An actinomycetoma begins as a nodule, suppurates, spreads along fascial planes, and drains through chronic fistulas.


  • Microscopic examination or culture

Diagnosis of nocardiosis is by identification of Nocardia species in tissue or in culture of samples from localized lesions identified by physical examination, x-ray, or other imaging studies. Clumps of beaded, branching filaments of gram-positive bacteria (which may be weakly acid-fast) are often seen.


Without treatment, pulmonary nocardiosis and disseminated nocardiosis are usually fatal. Among patients who are treated with appropriate antibiotics, the mortality rate is highest (>50%) in immunocompromised patients with disseminated infections and is about 10% in immunocompetent patients with lesions restricted to the lungs.
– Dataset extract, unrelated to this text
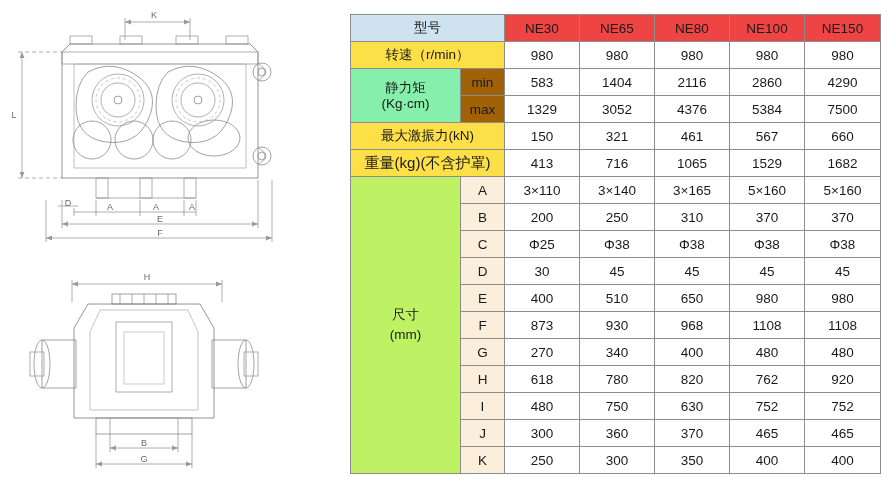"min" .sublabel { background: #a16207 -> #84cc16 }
Cure rates for patients with skin infection are usually > 95%.


  • Trimethoprim/sulfamethoxazole (TMP/SMX)

TMP/SMX 15 mg/kg/day (of the TMP component) orally every 6 to 12 hours or high doses of a sulfonamide alone (eg, sulfadiazine 1 g orally every 4 to 6 hours) are used. Because most cases respond slowly, a dose that maintains a sulfonamide blood concentration of 12 to 15 mg/dL 2 hours after the last dose must be continued for ≥ 6 months. In immunocompromised patients and patients with disseminated disease, TMP/SMX should be used with amikacin, imipenem, or meropenem pending species identification and susceptibility testing results.
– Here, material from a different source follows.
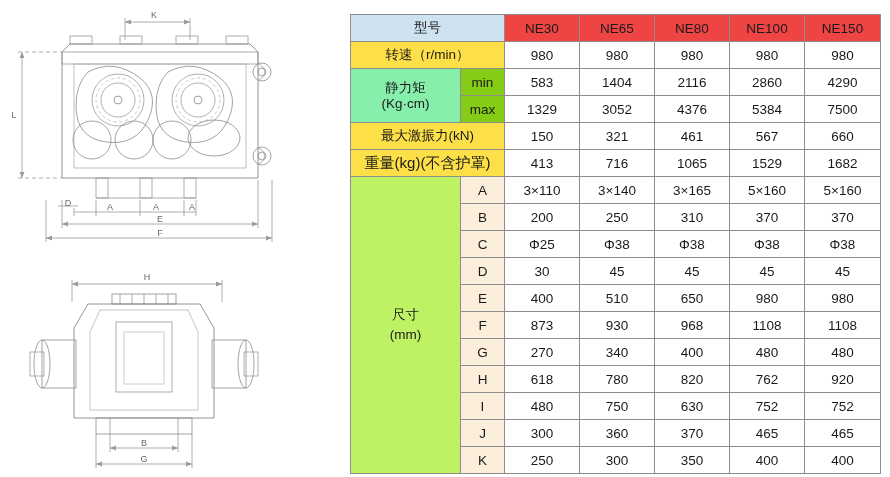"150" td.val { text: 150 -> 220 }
When sulfonamide hypersensitivity or refractory infection is present, amikacin, a tetracycline (particularly minocycline), imipenem/cilastatin, meropenem, ceftriaxone, cefotaxime, extended-spectrum fluoroquinolones (eg, moxifloxacin), or dapsone can be used. Tigecycline may be an effective alternative. In vitro susceptibility data should guide the choice of alternative drugs.

Key Points

  • Immunosuppression and chronic pulmonary disease are predisposing factors, but up to 30% of patients have no preexisting disease.

  • Pneumonia is typical, but skin and central nervous system infections are common; hematogenous spread can involve almost any organ.

  • Treat with trimethoprim/sulfamethoxazole (or one of the numerous alternatives) for several months.